INPUT FOR THIS TASK section start

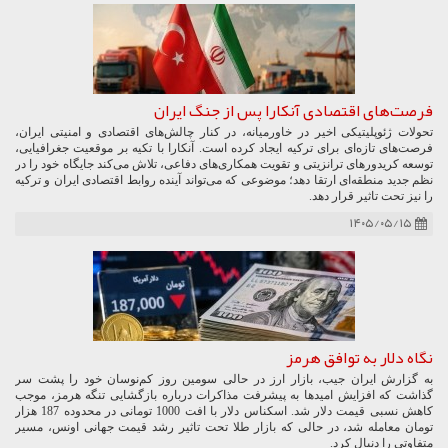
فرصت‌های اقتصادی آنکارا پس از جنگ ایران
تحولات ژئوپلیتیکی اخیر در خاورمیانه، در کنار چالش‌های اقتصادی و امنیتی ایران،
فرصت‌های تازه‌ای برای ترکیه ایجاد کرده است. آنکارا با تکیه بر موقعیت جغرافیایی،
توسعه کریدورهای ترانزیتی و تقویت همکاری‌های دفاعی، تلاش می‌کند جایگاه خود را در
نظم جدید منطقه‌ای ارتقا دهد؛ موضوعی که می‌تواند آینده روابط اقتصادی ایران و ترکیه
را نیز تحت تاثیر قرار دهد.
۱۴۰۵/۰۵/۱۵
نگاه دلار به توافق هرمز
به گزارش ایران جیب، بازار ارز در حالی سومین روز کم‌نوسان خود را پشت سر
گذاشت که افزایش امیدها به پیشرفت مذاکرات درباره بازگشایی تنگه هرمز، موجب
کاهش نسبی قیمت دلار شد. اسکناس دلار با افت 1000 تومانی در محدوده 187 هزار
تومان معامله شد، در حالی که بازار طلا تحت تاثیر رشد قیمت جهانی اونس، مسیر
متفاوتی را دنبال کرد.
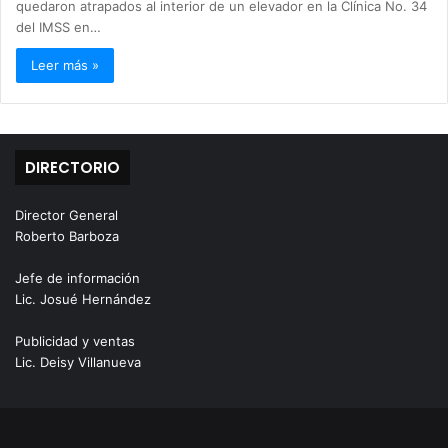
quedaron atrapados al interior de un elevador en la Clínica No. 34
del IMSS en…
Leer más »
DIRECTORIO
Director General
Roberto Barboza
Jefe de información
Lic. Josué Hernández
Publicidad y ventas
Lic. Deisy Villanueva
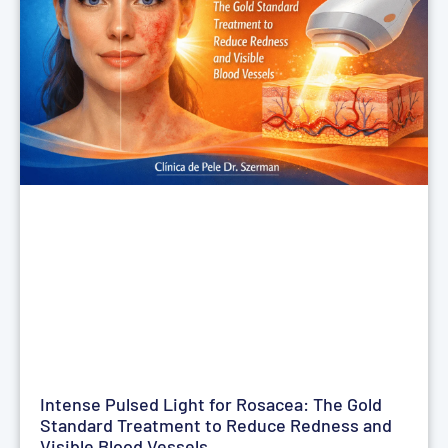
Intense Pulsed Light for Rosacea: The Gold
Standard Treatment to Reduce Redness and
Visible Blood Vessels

INPUT FOR THIS TASK section end

> **WHAT THIS TASK INVOLVES**: Using the listing above, return all lines where the word "اقتصادی" occurs.

> **WRITTEN SOLUTION**:
فرصت‌های اقتصادی آنکارا پس از جنگ ایران
تحولات ژئوپلیتیکی اخیر در خاورمیانه، در کنار چالش‌های اقتصادی و امنیتی ایران،
نظم جدید منطقه‌ای ارتقا دهد؛ موضوعی که می‌تواند آینده روابط اقتصادی ایران و ترکیه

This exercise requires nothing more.